[Noisebridge-discuss] discussion list censorship....

Andy Isaacson adi at hexapodia.org
Thu Jan 27 02:39:22 UTC 2011


On Wed, Jan 26, 2011 at 12:55:18PM -0800, Outside_the_Box LLC wrote:
> > as some others have noted their mail is not going up on the
> > discussion list(s) will any others who are having the same problem
> > please respond to this *ON THE LIST* there seems to be an increasing
> > number of topics not posted which indicates censorship thanks for
> > helping sort this out so the community will stay OPEN and freely
> > communicating on our end @ least 2 if not more events we put up that
> > were happening didn't go up on the list
> 
> <thanks>

As far as I know we don't censor our lists (and I would know if it were
happening, I am on the moderator aliases for most of our lists.)  If you
have a specific example you'd like me to look into I'd be happy to do
so.  In the interest of transparency, here's some technical detail about
how our lists work.

The noisebridge-discuss and noisebridge-announce lists have different
moderation policies and different-but-overlapping moderation teams.

We use GNU Mailman for our mailing lists, with Postfix as our MTA,
running on a Debian VM at the Cernio tech co-op facility at 200 Paul
in SF.

If a message is very clearly spam (according to Spamassassin with fairly
conservative settings, IIRC) it'll be discarded immediately.  We get a
few of these, most days.  I haven't seen a false positive (real post
marked as spam) in the 3 years we've been running noisebridge.net.

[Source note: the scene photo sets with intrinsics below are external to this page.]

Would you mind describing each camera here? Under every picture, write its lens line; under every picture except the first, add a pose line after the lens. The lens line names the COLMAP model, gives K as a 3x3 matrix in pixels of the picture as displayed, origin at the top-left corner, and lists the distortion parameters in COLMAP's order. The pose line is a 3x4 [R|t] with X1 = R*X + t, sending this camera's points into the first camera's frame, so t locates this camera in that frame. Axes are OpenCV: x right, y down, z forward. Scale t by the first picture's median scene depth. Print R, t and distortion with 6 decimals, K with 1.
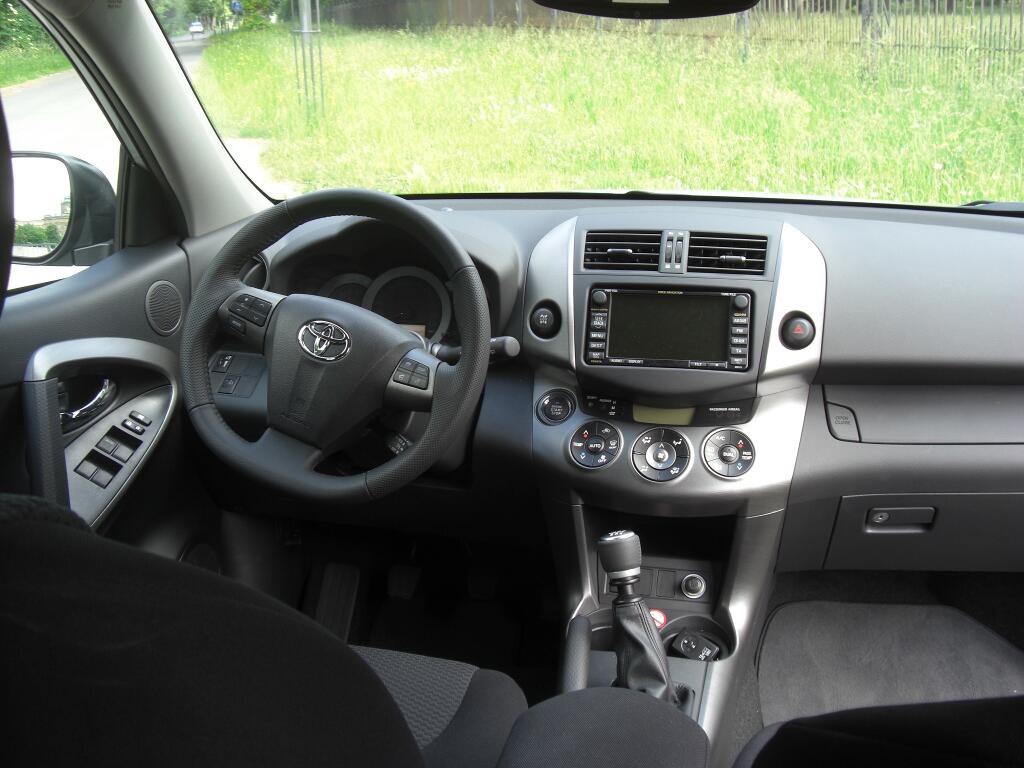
lens RADIAL K [[1104.5, 0, 512.0], [0, 1104.5, 384.0], [0, 0, 1]] dist [-0.205823, 0.209543]
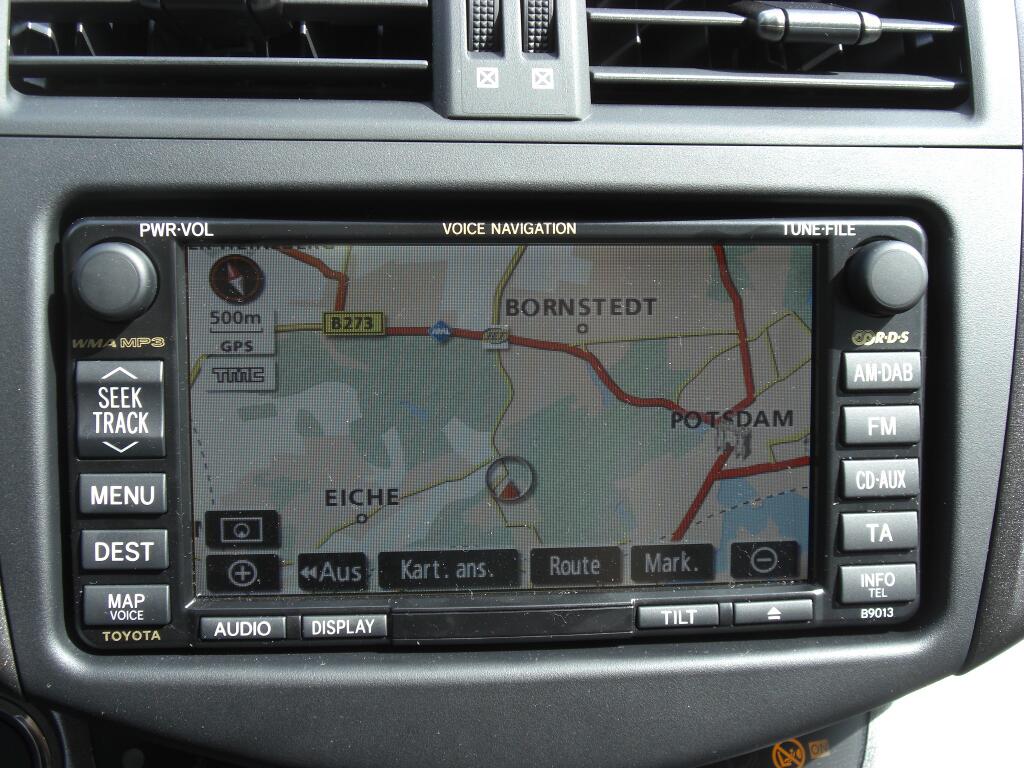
lens RADIAL K [[1338.8, 0, 512.0], [0, 1338.8, 384.0], [0, 0, 1]] dist [-0.084817, 0.010336]
pose [[0.949876, -0.109799, 0.292710, 0.076394], [0.026768, 0.961421, 0.273776, -0.118539], [-0.311478, -0.252218, 0.916170, 0.786976]]
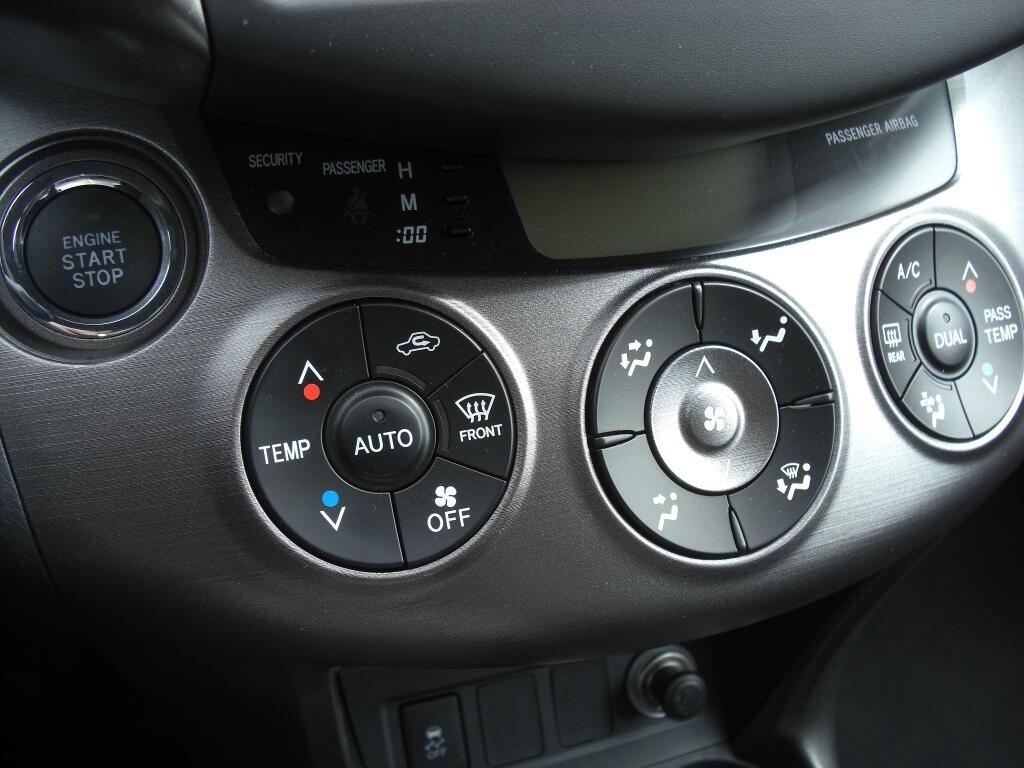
lens RADIAL K [[1104.5, 0, 512.0], [0, 1104.5, 384.0], [0, 0, 1]] dist [-0.205823, 0.209543]
pose [[0.842715, -0.281069, 0.459163, 0.011127], [0.071641, 0.903856, 0.421796, -0.029152], [-0.533571, -0.322559, 0.781829, 0.845478]]
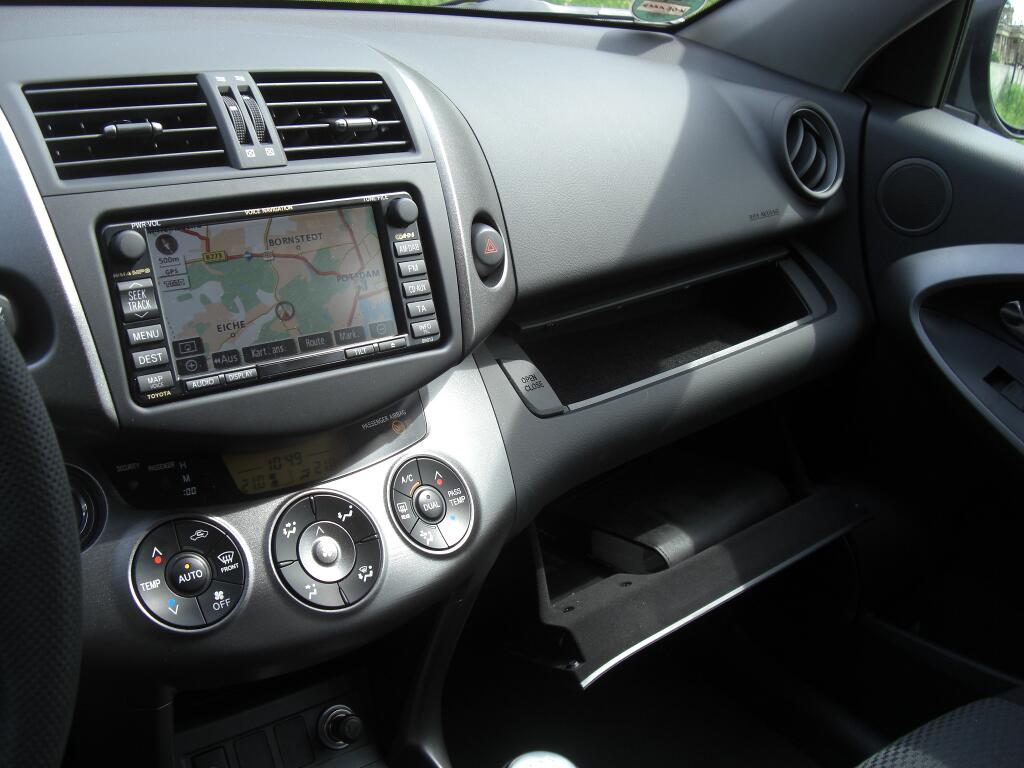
lens RADIAL K [[1104.5, 0, 512.0], [0, 1104.5, 384.0], [0, 0, 1]] dist [-0.205823, 0.209543]
pose [[0.625798, -0.249368, 0.739048, -0.148096], [0.115668, 0.966709, 0.228242, -0.104582], [-0.771361, -0.057349, 0.633809, 0.623896]]
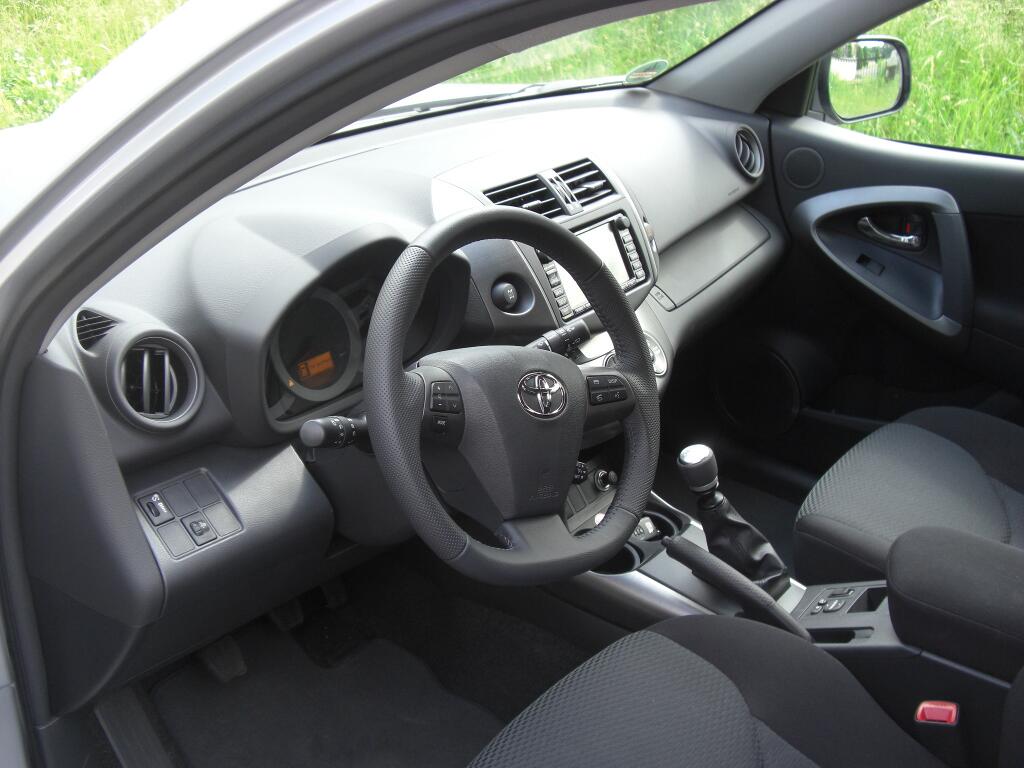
lens RADIAL K [[1104.5, 0, 512.0], [0, 1104.5, 384.0], [0, 0, 1]] dist [-0.205823, 0.209543]
pose [[0.436010, -0.374773, 0.818193, -0.789266], [0.231128, 0.925300, 0.300666, -0.276638], [-0.869756, 0.058014, 0.490061, 0.552375]]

If a -discuss message has a From address that's not subscribed to the
list, it will get held for moderation.  That's what happened to your
first posting of the above message at 12:55 today.  You should have
gotten an automated message from Mailman telling you this happened.
Most of the time, a moderator will see this and manually approve such
messages within a few hours.  Most of our moderators also tick the box
that says "allow this email address to post to the list in the future
without being moderated", but it's a second manual action so sometimes
it gets missed.

This happens several times a week, and AFAIK all messages that were
actually meant to go to -discuss have been approved.  I'm pretty sure we
have messed this up occasionally in the past, but not frequently nor
recently (in the last month, say).

If a -discuss message is over a certain reasonable size, our moderators
may decline to post it, and bounce it back to the poster with a request
to reduce the size.  (We have over 500 subscribers to -discuss, so a 1MB
message attachment results in about a half-GB of data traffic in the
best case.)  This is up to the discretion of the moderators, I've
approved a few 150 KB messages and declined a few 100 KB messages.
Currently the hold-for-moderator setting is 80 KB.

If a -discuss message has more than (iirc) 20 recipients, it'll be held
by Mailman.  Sometimes this is spam, sometimes widely posted
Hackerspaces mail.  We use our best judgement and try to err on the side
of leniency.  Haven't seen any of these in months.


For -announce, the rules are different.  I try to make sure that anyone
with even a passing interest in Noisebridge can subscribe to -announce
without ever thinking to themselves "man this is a load of crap,
*unsubscribe*".  So I try to make sure that

1. we never post more than 2 items a day and 7 items a week
2. the posts are informative, timely, and interesting
3. the posts are announcements of things happening at Noisebridge or
   immediately related to Noisebridge in a way that's obvious to a
   bystander.

I do exercise editorial control over -announce posts, and have decided
not to post things that, IMO, are not representative of Noisebridge
and/or are likely to result in readers saying "WTF *unsubscribe*".

I realize that that standard is individualized and reasonable people can
disagree in good faith on what should pass that test.

As a recent example, I didn't post the Lovetech announcement to
-announce, because its connection to Noisebridge is not evident to the
average reader of -announce.  (The connection is there -- Rich and
several of the Lovetech folks are Noisebridgers, and have done circuit
bending at Noisebridge, and Lovetech helped throw a nonprofit benefit
for Noisebridge in 2009 -- but it's not evident to a reader and
therefore I don't feel the announcement belongs on our -announce list.)